Try it: A line below contains "date as COP18bis", and a later one contains "suspend a meeting;". Repeat both, with every line between them, exactly.

[Dataset entries]
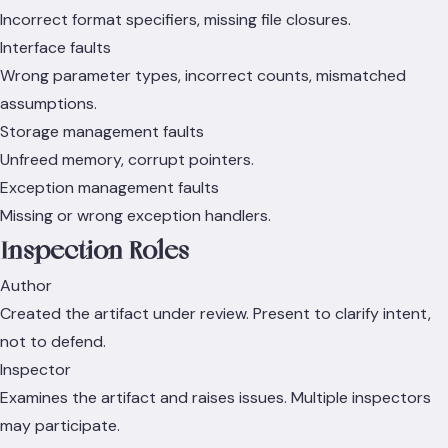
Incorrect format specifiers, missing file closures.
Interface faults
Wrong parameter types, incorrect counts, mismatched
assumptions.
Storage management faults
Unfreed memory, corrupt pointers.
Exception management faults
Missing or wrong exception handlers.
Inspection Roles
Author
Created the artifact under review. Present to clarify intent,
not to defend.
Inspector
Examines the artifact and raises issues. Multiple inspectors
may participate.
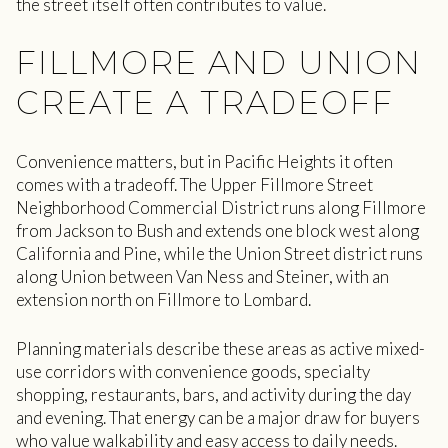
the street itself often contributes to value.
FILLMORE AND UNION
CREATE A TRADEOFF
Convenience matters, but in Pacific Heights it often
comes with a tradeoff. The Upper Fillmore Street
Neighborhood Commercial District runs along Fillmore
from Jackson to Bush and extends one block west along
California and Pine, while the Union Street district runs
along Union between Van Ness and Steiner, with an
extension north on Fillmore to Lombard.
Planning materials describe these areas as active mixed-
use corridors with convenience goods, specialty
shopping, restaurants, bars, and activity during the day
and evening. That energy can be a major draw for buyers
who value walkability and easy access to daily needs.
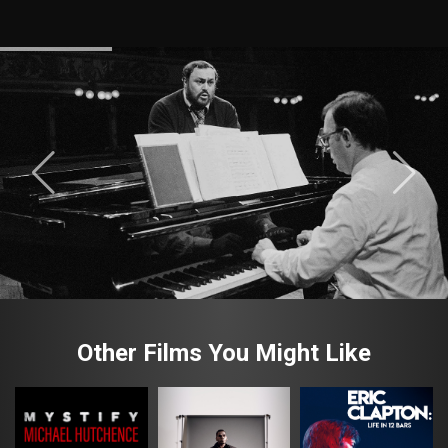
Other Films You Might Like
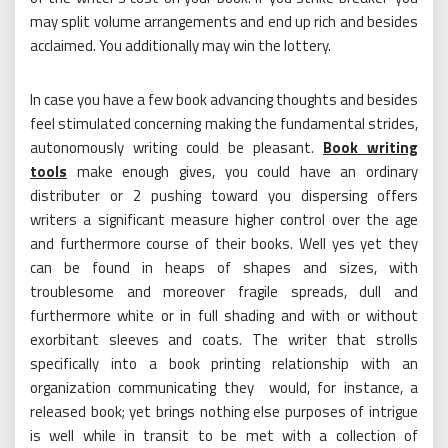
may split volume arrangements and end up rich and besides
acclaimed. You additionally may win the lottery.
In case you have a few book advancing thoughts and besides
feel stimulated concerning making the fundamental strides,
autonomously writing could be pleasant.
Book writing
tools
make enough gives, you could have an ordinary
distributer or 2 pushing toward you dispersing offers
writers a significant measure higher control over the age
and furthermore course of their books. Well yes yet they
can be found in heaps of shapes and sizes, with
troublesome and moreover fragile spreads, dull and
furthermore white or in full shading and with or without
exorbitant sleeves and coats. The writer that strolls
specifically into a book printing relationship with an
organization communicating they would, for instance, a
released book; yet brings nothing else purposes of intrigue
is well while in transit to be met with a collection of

---

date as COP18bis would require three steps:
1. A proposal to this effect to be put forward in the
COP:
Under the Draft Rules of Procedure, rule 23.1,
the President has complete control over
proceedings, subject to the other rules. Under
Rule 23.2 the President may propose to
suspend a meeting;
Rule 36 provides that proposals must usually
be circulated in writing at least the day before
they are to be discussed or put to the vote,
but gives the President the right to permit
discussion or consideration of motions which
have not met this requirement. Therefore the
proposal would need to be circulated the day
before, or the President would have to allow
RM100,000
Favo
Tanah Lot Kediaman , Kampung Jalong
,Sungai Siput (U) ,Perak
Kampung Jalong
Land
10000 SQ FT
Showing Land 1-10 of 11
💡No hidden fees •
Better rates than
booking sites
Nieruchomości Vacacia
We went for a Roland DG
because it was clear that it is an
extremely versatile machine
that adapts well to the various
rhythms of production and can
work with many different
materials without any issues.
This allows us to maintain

Task result:
date as COP18bis would require three steps:
1. A proposal to this effect to be put forward in the
COP:
Under the Draft Rules of Procedure, rule 23.1,
the President has complete control over
proceedings, subject to the other rules. Under
Rule 23.2 the President may propose to
suspend a meeting;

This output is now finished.